あとがき
初めまして。泉きよらかと申します。
この度は「祖父母をたずねて家出兄弟二人旅」第一巻をお手に取っていただき、誠にありがとうございます。
初めて書いた物語を多くの方に愛していただき、書籍出版のご縁にまで恵まれました。本当に、感謝が尽きません。
私が読書を好きになったのは、小学校五年生の時です。
当時のクラスメイトに「この本、面白いから貸してあげる」と勧められたのが、青木和雄氏・著「ハッピーバースデー 命かがやく瞬間」でした。今でもはっきりと覚えています。一生分泣いて、勇気と元気と活力をもらった作品です。
それから私はどっぷりと活字の海に浸かり、いつしか「本の虫」なんて揶揄されるほどの読書好きになっていました。
自然と将来は小説家や司書、出版社の編集者も良いな、と夢見る子どもでした。
そんな私も順当に大人になり、忙しく働く日々のなか、ある時少しだけ時間に余裕ができたのです。
その時にふと「小説、書いてみようかな」と思いついて書き始めたのが、「祖父母をたずねて家出兄弟二人旅」でした。
書くテーマは、あまり考えずとも決まりました。
読書好きになったきっかけである作品から「家族」や「児童養護」の観点を取り入れて、物語を書きたいと思ったのです。
なので、初期案は「育児放棄の母に育てられる。母の情人から暴力を振るわれ、命の危険を感じた兄弟は逃げ出す」という内容でした。
ただ、さすがに暴力表現は控えて、もっとファンタジーらしく……とブラッシュアップした結果、本作が生まれたのです。
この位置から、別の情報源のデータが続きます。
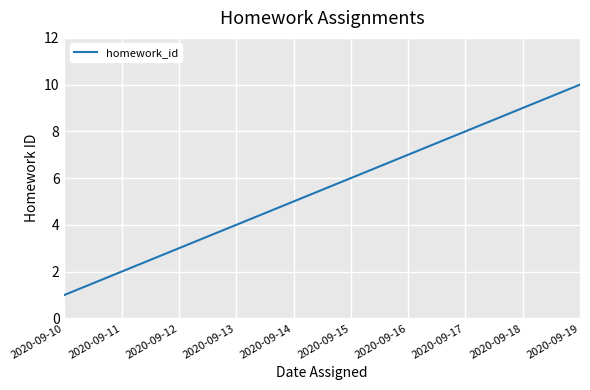

Is it true that the value at 2020-09-13 is 4?

True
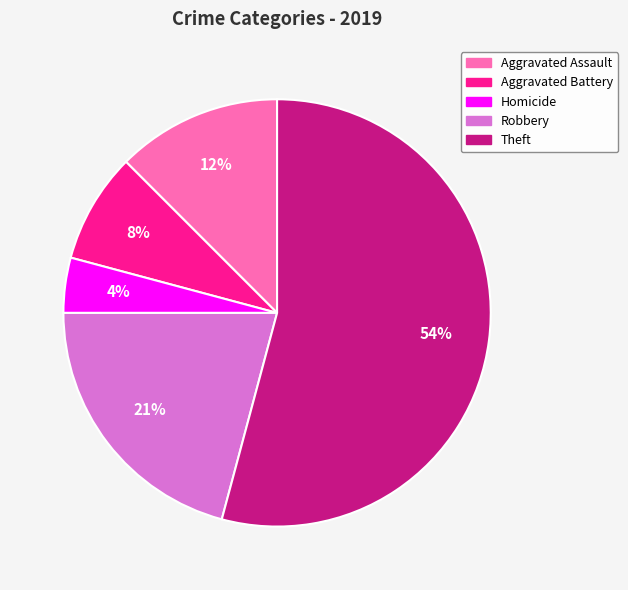

Does any single category account for the majority?

Yes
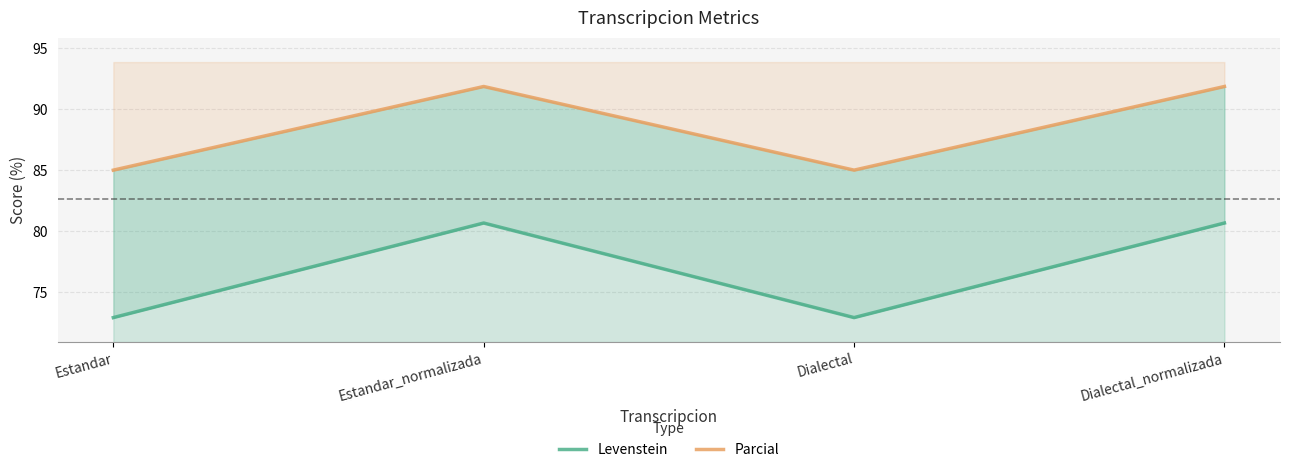

True or false: Parcial and Levenstein intersect in this chart.

False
(担当さまにも顔合わせの際に同じことをお話ししたところ、変えてよかったですねという反応でした)
そんな始まりなので、本作は「なろう系」でありながら、俺TUEEEのようなチートは出てきません。
「ランキングのほかの作品と比べて派手さがなく、テンプレ感も薄めで毛色が少し違う」と感想をいただいて、「言い得て妙だな」と思ったくらいです。
本作の主人公・ルイは、周囲の大人にしっかり頼ることのできる賢いお兄ちゃんです。
それは、私が「子どもは大人を頼って良い。甘えて良い。迷惑を掛けてなんぼ」というメッセージを伝えたかったから、でもあります。
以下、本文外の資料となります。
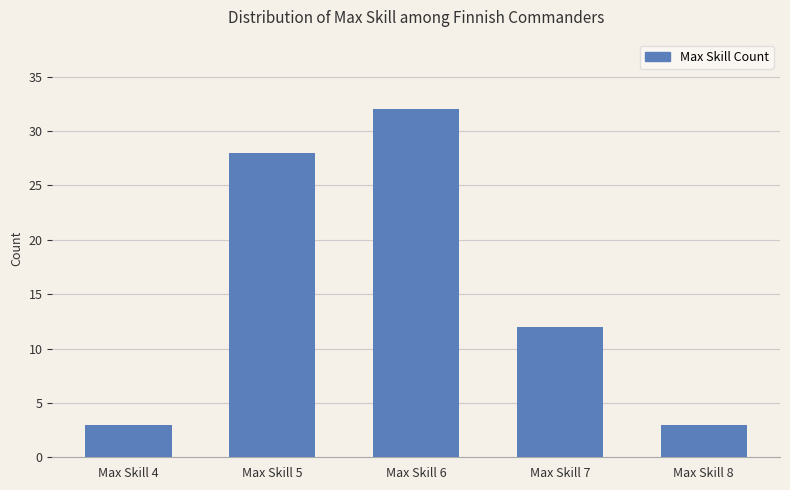

True or false: the data shows 9 at Max Skill 6.

False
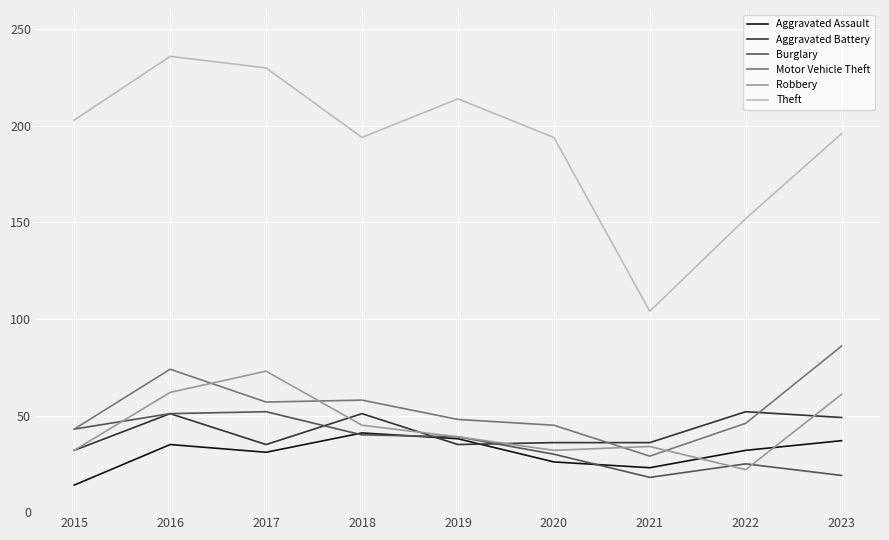

True or false: Aggravated Assault and Motor Vehicle Theft intersect in this chart.

False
そうして、いつか真っ当に大人に成長した姿を見せる。それだけで十分恩返しになると思います。
そういった意味では、この作品は私からの恩返しでもあるのです。
最後に。書籍の出版にあたり、関わってくださった皆さまに心より御礼を申し上げます。
真っ先に「書籍化しませんか?」と声を掛けてくださったTOブックスさま・担当さま・そのほか校正などに携わった関係者の皆さま。
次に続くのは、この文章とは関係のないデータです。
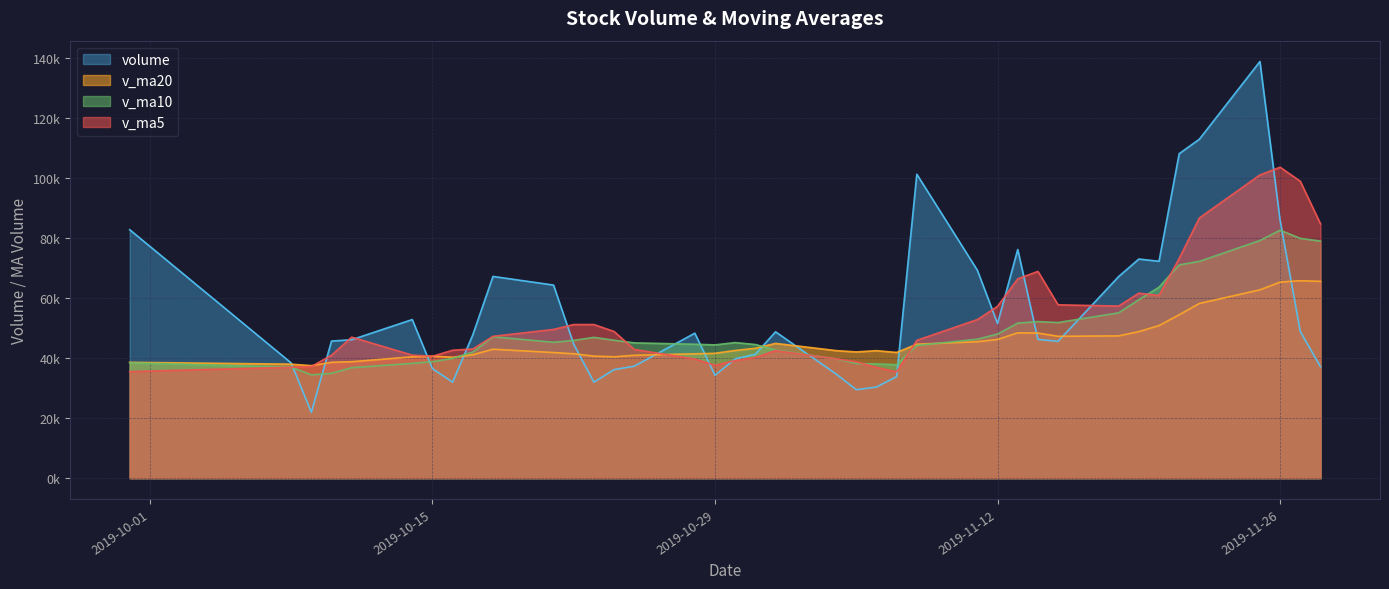

What is the average value of the volume series?

55444.1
丁寧で細やかなサポートをありがとうございました。おかげさまで、とても素敵な書籍に仕上がりました。
また、イラストを手掛けてくださった蓮深ふみ先生。
こだわりをたくさん叶えてくださったうえ、提案までしていただき、そのクリエイティビティの高さには本当に脱帽しました。
さらに、数多ある物語のなか、本作を見つけてくださった読者の皆さま。
温かい感想や応援のコメントに、いつも励まされました。ここまでお読みいただき、本当にありがとうございます。
そして、八月三日に空の向こうに旅立った母へ。この本は娘が書いたのだと、そちらで自慢してくれて良いからね。